Protocolos con más de 20 años
Es decir, que los protocolos ante emergencias se elaboraron hace más de 20 años. Esos son los que existían en esas instalaciones durante la DANA de la provincia de Valencia del pasado 29 de octubre de 2024, en la que hubo 229 fallecidos, y por la que dimitió el que fuera presidente de la Generalitat Valenciana, Carlos Mazón.
Tras reconocer la obsolescencia de los planes de emergencia, el Gobierno propone hacer ahora un trabajo de estudio de las zonas inundables por la rotura de una presa, como la que las autoridades temían que sucediera en la instalación de Forata.
Y es que la presa de Forata fue uno de los puntos críticos que centró la atención de los integrantes del centro de coordinación de emergencias (CECOPI) por la cantidad de agua que estaba acumulando y su posible rotura. Finalmente, la presa resistió y la tragedia aconteció por el desbordamiento del barranco del Poyo.
Los nuevos planes actualizarán «todas las afecciones en la zona potencialmente inundable desde el inicio de la avería grave o la rotura para todas las hipótesis de cálculo hasta el final de la llanura de inundación», reconocen los pliegos del contrato mencionado.
Los nuevos planes, hasta ahora obsoletos, deben indicar «las viviendas potencialmente inundables, así como todas las infraestructuras básicas afectadas (caminos, carreteras, autopistas, ferrocarriles, líneas eléctricas, etc.) de forma que sean fácilmente identificables y visibles en los documentos del Plan de Emergencia».
El objetivo, según estos pliegos, es «simplificar los trabajos y facilitar a Protección Civil delimitar el alcance de la afección dentro de la zona urbanizada que lo contiene y así identificar las afecciones de forma precisa». Un trabajo que facilitaría la acción de los efectivos de emergencias ante tragedias como la gota fría que asoló la provincia de Valencia el pasado mes de octubre.
El trabajo, que lleva más de 20 años sin hacerse, también incluirá una cartografía en dos dimensiones (2D) de las zonas de inundación potencial: «Debe reflejar el estado actual de ocupación, principalmente en lo referente a viviendas, instalaciones en las que sea previsible la presencia de personas (industrias, locales comerciales, etc.) y servicios esenciales».
Dentro de esas simulaciones por ordenador, se preverán también los «tiempos de propagación de la avenida, datos de calados, velocidades y otras variables hidráulicas que se consideren de interés y evaluación de los riesgos potenciales para las distintas hipótesis de cálculo».
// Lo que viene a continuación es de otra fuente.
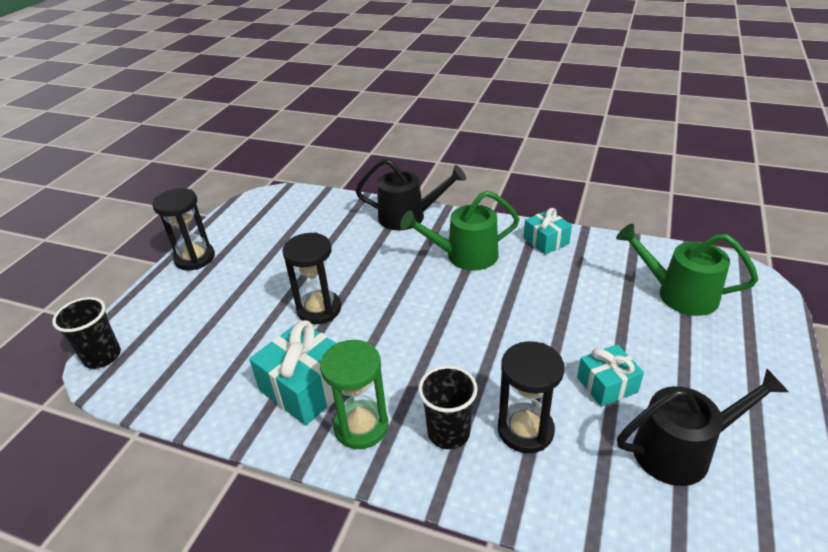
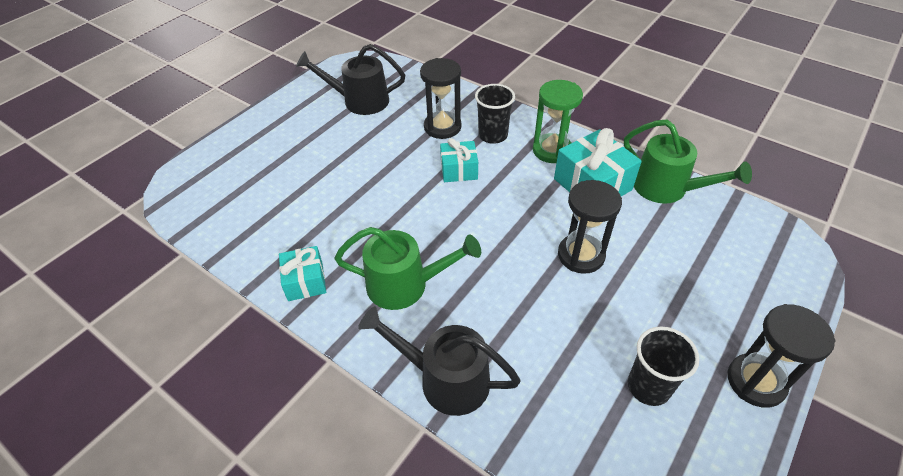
camera: 165 degrees left, 10 degrees up
(102, 356) = (799, 255): black cup -> black cup (648, 386)
(607, 385) = (370, 139): turquoise gift -> turquoise gift (459, 170)
(679, 294) = (248, 189): green watering can -> green watering can (667, 188)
Incumplimiento de la normativa
El Gobierno admitió también hace unas semanas, como publicó OKDIARIO, que no sólo están obsoletos los planes de emergencias, sino que la presa de Forata, en el foco durante la fatídica DANA del 28 de octubre de 2024, incumplía la normativa de revisión de la seguridad
«La periodicidad establecida para estas revisiones en el caso de las grandes presas de categoría tipo A, como es la presa objeto del pliego que nos ocupa, es de 5 años o menor. La Segunda revisión y análisis general de seguridad de la presa y embalse de Forata se redactó en 2017, por lo que se supera la periodicidad establecida», admitió la CHJ. Por tanto, se incumplía la normativa durante la gota fría del año 2024.
El organismo dependiente de Transición Ecológica destacaba que «la presa de Forata es una infraestructura hidráulica crítica» y que «para una perfecta explotación de la presa, resulta evidente la necesidad de mantener en perfecto estado de funcionamiento dicha infraestructura, así como garantizar su seguridad, para lo cual es necesario llevar a cabo una serie de revisiones periódicas en las que se compruebe que la seguridad de la infraestructura tiene una garantía razonable con los procedimientos de seguimiento habituales reflejados en los informes, que la explotación es, asimismo, segura y conforme con las Normas de Explotación aprobadas y que se cumplen las obligaciones que la Instrucción, Reglamento y la Directriz Básica de Planificación de Protección Civil ante el Riesgo de Inundaciones y demás normativa vigente, establecen al respecto».